• [Material shown]:
★ ★ ★ ★
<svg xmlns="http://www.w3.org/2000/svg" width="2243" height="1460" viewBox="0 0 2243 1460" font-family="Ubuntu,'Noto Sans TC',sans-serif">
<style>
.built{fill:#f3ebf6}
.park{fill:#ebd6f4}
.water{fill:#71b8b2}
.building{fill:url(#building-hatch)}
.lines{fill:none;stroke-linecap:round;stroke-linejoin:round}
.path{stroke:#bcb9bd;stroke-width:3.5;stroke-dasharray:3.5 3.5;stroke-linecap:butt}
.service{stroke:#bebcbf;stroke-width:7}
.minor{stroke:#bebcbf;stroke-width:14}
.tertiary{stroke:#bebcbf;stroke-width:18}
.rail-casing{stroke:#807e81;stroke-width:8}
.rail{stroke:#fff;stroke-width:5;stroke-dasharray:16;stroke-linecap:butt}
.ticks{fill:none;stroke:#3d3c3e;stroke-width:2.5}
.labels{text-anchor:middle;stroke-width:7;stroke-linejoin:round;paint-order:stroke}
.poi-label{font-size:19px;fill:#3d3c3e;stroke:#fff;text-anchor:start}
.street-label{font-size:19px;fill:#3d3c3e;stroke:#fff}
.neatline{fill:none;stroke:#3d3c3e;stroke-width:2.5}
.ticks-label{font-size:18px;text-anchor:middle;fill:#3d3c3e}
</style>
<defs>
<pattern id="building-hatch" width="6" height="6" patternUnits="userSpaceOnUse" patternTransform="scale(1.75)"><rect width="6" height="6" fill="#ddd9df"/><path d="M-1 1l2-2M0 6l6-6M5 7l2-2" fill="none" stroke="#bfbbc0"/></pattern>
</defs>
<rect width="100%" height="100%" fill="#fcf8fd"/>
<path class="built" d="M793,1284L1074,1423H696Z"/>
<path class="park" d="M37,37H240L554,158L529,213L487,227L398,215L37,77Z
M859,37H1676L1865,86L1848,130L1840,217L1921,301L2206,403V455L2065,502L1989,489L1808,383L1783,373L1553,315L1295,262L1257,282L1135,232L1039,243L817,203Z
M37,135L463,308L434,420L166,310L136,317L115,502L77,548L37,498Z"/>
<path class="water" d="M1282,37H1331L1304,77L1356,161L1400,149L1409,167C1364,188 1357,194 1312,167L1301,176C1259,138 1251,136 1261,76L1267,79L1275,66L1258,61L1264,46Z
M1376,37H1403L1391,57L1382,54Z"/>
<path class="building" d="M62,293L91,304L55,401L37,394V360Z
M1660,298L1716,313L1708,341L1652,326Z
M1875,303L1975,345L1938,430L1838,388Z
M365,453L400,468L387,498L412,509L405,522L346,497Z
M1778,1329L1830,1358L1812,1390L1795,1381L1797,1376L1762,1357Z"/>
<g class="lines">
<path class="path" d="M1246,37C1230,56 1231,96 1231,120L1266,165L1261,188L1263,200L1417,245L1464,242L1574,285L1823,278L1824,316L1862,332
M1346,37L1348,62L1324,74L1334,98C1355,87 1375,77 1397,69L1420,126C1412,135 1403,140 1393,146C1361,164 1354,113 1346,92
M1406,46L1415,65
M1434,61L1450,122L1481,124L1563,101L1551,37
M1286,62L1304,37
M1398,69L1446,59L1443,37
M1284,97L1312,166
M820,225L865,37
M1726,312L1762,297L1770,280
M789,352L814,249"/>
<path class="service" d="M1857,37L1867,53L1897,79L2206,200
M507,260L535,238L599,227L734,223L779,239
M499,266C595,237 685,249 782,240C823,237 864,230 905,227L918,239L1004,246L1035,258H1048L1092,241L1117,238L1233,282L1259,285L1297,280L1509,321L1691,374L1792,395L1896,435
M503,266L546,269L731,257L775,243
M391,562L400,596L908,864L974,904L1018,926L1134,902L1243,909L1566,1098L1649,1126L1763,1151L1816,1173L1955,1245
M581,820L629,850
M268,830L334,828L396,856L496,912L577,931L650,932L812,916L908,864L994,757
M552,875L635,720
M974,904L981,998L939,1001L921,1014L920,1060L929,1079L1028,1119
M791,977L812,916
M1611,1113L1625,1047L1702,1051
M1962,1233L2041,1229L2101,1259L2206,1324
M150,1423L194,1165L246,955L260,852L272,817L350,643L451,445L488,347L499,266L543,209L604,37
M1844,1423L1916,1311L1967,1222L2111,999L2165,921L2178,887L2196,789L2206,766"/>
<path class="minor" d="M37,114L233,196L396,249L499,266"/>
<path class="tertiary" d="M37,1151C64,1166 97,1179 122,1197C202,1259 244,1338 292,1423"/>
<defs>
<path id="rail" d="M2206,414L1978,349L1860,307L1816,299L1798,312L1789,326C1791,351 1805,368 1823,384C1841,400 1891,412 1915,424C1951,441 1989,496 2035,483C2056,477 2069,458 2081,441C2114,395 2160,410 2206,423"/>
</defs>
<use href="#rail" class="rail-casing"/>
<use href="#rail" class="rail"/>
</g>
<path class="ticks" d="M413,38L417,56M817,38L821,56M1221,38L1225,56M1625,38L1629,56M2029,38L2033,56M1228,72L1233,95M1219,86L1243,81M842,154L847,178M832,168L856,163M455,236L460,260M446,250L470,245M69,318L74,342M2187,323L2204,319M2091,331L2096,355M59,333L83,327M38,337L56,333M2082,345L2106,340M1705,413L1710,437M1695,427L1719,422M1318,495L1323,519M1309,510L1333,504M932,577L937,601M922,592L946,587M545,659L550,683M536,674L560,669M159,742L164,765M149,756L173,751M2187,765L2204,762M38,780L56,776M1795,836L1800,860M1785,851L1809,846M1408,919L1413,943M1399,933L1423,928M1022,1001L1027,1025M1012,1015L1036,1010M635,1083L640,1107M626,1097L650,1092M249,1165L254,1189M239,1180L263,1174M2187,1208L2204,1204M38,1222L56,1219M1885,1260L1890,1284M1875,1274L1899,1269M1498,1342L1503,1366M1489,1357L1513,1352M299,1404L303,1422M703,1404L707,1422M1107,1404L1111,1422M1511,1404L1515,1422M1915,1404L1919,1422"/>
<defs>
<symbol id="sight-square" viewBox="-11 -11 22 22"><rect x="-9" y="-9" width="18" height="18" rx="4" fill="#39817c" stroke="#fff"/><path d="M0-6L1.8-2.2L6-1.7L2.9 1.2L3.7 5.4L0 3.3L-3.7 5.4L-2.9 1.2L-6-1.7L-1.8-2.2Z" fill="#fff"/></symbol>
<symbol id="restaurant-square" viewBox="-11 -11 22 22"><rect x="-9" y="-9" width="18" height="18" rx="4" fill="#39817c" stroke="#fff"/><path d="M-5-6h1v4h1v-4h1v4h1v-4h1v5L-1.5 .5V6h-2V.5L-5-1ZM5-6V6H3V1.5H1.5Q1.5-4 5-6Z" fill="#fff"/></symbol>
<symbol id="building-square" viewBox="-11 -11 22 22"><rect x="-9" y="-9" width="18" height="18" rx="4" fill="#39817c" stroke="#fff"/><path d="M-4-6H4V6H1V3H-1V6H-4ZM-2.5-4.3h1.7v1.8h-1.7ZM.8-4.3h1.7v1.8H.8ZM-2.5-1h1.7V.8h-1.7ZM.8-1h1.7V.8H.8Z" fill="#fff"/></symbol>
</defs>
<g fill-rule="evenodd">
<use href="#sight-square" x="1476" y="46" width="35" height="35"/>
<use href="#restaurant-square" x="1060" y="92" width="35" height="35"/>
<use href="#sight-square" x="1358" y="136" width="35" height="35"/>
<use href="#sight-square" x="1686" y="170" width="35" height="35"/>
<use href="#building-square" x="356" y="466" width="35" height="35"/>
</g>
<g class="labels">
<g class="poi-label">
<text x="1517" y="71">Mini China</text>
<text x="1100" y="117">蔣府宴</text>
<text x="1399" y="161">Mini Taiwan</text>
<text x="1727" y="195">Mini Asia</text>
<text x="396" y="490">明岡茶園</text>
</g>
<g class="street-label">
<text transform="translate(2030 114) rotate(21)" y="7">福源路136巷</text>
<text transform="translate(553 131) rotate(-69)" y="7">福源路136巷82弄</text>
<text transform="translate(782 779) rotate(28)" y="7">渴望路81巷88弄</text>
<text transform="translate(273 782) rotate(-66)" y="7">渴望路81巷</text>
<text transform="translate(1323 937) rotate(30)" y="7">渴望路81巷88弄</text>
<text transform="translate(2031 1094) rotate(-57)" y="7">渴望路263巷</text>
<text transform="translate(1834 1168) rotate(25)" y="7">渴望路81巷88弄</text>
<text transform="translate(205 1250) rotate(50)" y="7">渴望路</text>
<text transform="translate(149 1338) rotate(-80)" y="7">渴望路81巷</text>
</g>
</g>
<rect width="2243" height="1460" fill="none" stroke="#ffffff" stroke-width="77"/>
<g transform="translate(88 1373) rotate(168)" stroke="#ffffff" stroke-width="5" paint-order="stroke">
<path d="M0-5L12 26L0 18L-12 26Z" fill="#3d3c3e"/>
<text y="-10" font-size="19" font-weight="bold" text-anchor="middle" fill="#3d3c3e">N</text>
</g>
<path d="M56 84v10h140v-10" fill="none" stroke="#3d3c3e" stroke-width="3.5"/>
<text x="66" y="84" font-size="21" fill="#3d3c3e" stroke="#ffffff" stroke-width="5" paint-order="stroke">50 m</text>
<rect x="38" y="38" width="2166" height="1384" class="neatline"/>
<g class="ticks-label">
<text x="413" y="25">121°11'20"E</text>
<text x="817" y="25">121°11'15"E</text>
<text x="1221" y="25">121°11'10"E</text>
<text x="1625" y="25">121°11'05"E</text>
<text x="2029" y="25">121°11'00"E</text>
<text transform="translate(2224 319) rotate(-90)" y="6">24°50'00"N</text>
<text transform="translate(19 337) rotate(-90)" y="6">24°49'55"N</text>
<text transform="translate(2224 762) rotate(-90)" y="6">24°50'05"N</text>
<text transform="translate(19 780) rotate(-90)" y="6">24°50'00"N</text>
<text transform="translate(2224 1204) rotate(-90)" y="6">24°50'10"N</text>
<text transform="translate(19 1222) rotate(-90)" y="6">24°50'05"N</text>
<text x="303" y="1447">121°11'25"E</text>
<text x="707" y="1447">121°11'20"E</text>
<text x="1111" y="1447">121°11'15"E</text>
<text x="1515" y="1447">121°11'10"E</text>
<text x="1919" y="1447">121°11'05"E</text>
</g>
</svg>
★ ★ ★ ★
• [Required action]: The required output is each line of the entries that contains the word "lines".

• [Answer box]:
.lines{fill:none;stroke-linecap:round;stroke-linejoin:round}
<g class="lines">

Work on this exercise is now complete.